Schon vor der Ziehung waren die Erwartungen auf der Insel sehr niedrig. Ein frühes Ausscheiden galt ohnehin als sicher, alles andere wäre eine Überraschung. Während England sich bei früheren Turnieren gelegentlich in der Rolle des Geheimfavoriten wähnte, wollen die leidgeprüften Fans dieses Mal gar nicht erst hoffen. Im Internet machte sich nach der Ziehung Galgenhumor breit. Immerhin scheide man nicht durch Elfmeterschießen aus, twitterten Witzbolde in Anspielung auf ein mögliches Aus in der Gruppenphase. Die Londoner Buchmacher reduzierten die Wahrscheinlichkeit eines englischen WM-Siegs von 25/1 auf 40/1. In einer Online-Umfrage der Zeitung "Daily Telegraph" waren Deutschland und Brasilien am Freitagabend die Top-Favoriten, an das eigene Team hingegen glaubten nur zwei Prozent.

Italien-Coach Prandelli: "Wir sind nicht besorgt"

In Italien wird die vermeintlich schwerste Gruppe der WM vergleichsweise gelassen hingenommen. Von einem "Girone di ferro", einer Hammergruppe, ist nur in fußballfernen Blättern wie der "Repubblica" die Rede. In Fachkreisen sieht man die Sache entspannt.

Zwar wird auf Italien "in der Hölle von Manaus" zuallererst England warten. Das ist nicht schön, aber andererseits: Hat man die Engländer nicht zuletzt bei der EM 2012 aus dem Wettbewerb geschmissen, dank des unnachahmlichen "Löffelchens", dem gechipten Elfmeter von Spielmacher Andrea Pirlo? Klar, die anderen Gruppen-Gegner, Uruguay und Costa Rica, sind auch kein Geschenk. Eher "tostissimo", äußerst hart, wie der Kommentator im Staatssender Rai stöhnt; beziehungsweise "nicht leicht", wie der zweifache WM-Teilnehmer Angelo di Livio verkündet. Jener di Livio, der es gleichzeitig nicht versäumt, darauf hinzuweisen, dass - historisch gesehen - "Gegner von einem gewissen Niveau" für die italienische Fußballerpsyche eher hilfreich seien.

Der Alptraum von der WM 2010, als den zwei Unentschieden gegen die Außenseiter Paraguay und Neuseeland am Ende eine Niederlage gegen die Slowakei und das Vorrunden-Aus folgte, ist in Italien unvergessen.

Drei der Versager von damals, der Kämpfer Daniele de Rossi, der Künstler Pirlo und Torhüter Gigi Buffon, waren zuvor schon 2006 beim WM-Sieg in Berlin gegen Frankreich dabei und wollen sich nun in Brasilien rehabilitieren. Dass Italien als Weltranglistensiebter und mit vier WM-Titeln im Gepäck sich bei der Auslosung diesmal nicht im ersten Lostopf wiederfand, nennt nicht nur der italienische Erfolgscoach Fabio Capello, inzwischen Nationaltrainer Russlands, "ungerecht". Auch der Trainer der "Squadra-Azzurra" selbst, Cesare Prandelli, war empört.

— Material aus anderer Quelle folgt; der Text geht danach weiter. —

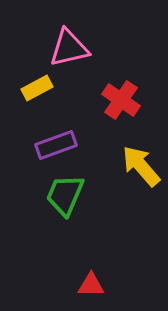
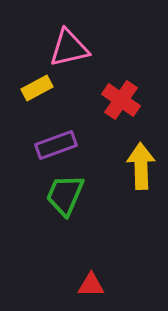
yellow arrow: rotated 39 degrees clockwise
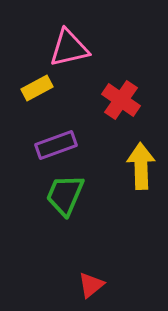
red triangle: rotated 40 degrees counterclockwise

Andererseits gilt: Auch wenn die Zeitungen nun noch so oft daran erinnern, dass in der Gruppe D Fußball-Schwergewichte mit insgesamt sieben WM-Titeln aufeinander treffen, und dass dabei Männer wie der Uruguayer Edison Cavani - 49 Erstliga-Tore in zwei Jahren beim SSC Neapel - am Start sein werden - Fußball-Italien kennt keine Angst.

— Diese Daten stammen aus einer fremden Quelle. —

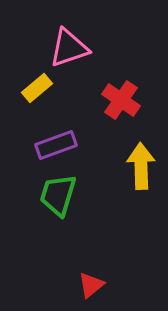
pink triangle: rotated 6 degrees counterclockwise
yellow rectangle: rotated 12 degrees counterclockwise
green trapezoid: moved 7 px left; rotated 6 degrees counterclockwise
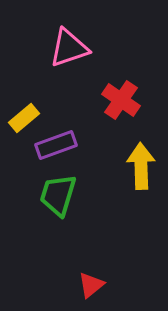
yellow rectangle: moved 13 px left, 30 px down
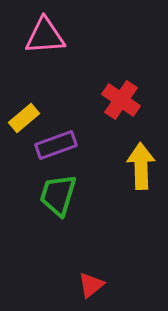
pink triangle: moved 24 px left, 12 px up; rotated 15 degrees clockwise
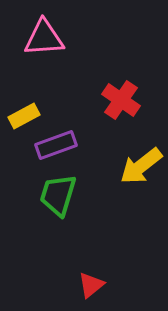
pink triangle: moved 1 px left, 2 px down
yellow rectangle: moved 2 px up; rotated 12 degrees clockwise
yellow arrow: rotated 126 degrees counterclockwise
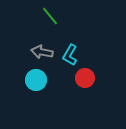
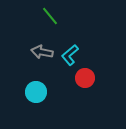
cyan L-shape: rotated 20 degrees clockwise
cyan circle: moved 12 px down
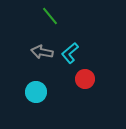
cyan L-shape: moved 2 px up
red circle: moved 1 px down
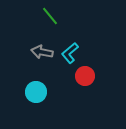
red circle: moved 3 px up
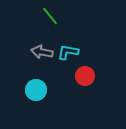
cyan L-shape: moved 2 px left, 1 px up; rotated 50 degrees clockwise
cyan circle: moved 2 px up
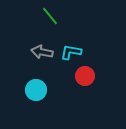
cyan L-shape: moved 3 px right
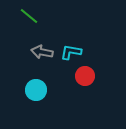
green line: moved 21 px left; rotated 12 degrees counterclockwise
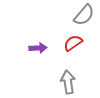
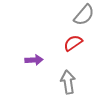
purple arrow: moved 4 px left, 12 px down
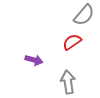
red semicircle: moved 1 px left, 1 px up
purple arrow: rotated 18 degrees clockwise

Nationaltrainer Prandelli ging in diesem Sinne vorbildlich voran und ließ bereits kurz nach Ende der Auslosung, um exakt 18:36 Uhr, die Tifosi zu Hause wissen: "Wir sind nicht besorgt; eher hätte mich eine leichte Gruppe beunruhigt." Mehr als die Frage, gegen wen Italien spiele, zähle letztendlich die Frage, "wie wir spielen werden". Der schwierigste Gegner, so spottet Prandelli, sei ohnehin schon klar: "Das ist Costa Rica, denn die kennen wir nicht."